(TEXT PASSAGE):
From: Matt Helsley <matthltc@us.ibm.com>
To: Peter Williams <pwil3058@bigpond.net.au>
Cc: LKML <linux-kernel@vger.kernel.org>,
Andrew Morton <akpm@osdl.org>,
dev@openvz.org, Srivatsa <vatsa@in.ibm.com>,
ckrm-tech@lists.sourceforge.net, balbir@in.ibm.com,
Balbir Singh <bsingharora@gmail.com>,
Mike Galbraith <efault@gmx.de>,
Peter Williams <pwil3058@bigpond.net.au>,
Con Kolivas <kernel@kolivas.org>, Sam Vilain <sam@vilain.net>,
Kingsley Cheung <kingsley@aurema.com>,
"Eric W. Biederman" <ebiederm@xmission.com>,
Ingo Molnar <mingo@elte.hu>,
Rene Herman <rene.herman@keyaccess.nl>,
"Chandra S. Seetharaman" <sekharan@us.ibm.com>
Subject: Re: [RFC 3/5] sched: Add CPU rate hard caps
Date: Fri, 02 Jun 2006 04:23:04 -0700 [thread overview]
Message-ID: <1149247384.28649.691.camel@stark> (raw)
In-Reply-To: <447F956B.3090402@bigpond.net.au>
On Fri, 2006-06-02 at 11:33 +1000, Peter Williams wrote:
> Al Boldi wrote:
> > Chandra Seetharaman wrote:
> >> On Thu, 2006-06-01 at 14:04 +0530, Balbir Singh wrote:
> >>> Kirill Korotaev wrote:
> >>>>> Do you have any documented requirements for container resource
> >>>>> management?

(RECORD EXCERPTS):
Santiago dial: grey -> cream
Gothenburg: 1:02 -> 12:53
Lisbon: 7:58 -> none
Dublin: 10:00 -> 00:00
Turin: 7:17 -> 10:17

* * *

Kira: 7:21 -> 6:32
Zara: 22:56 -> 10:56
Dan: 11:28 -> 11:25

...

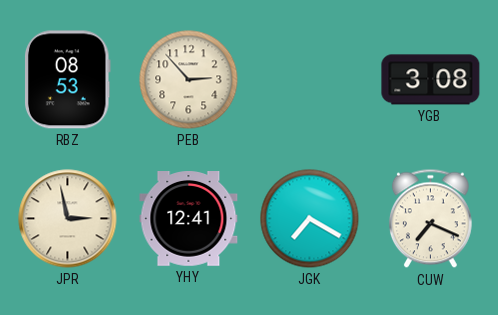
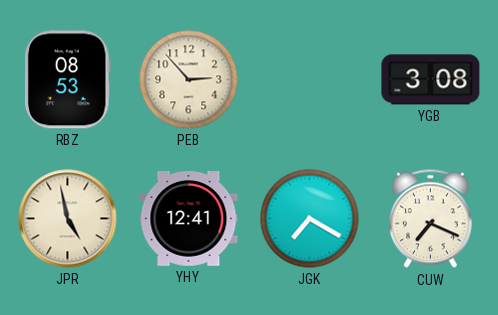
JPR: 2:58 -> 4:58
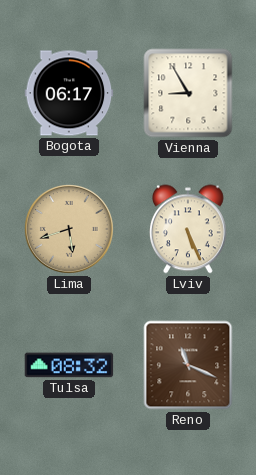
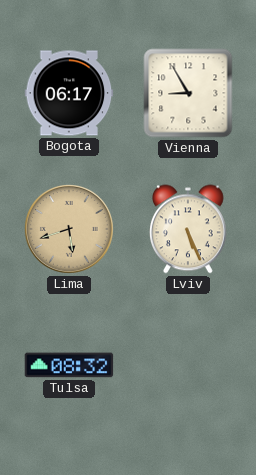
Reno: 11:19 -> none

(OBJECTIVE): What is the subject line of the mailing-list message?

(EXPECTED ANSWER): Re: [RFC 3/5] sched: Add CPU rate hard caps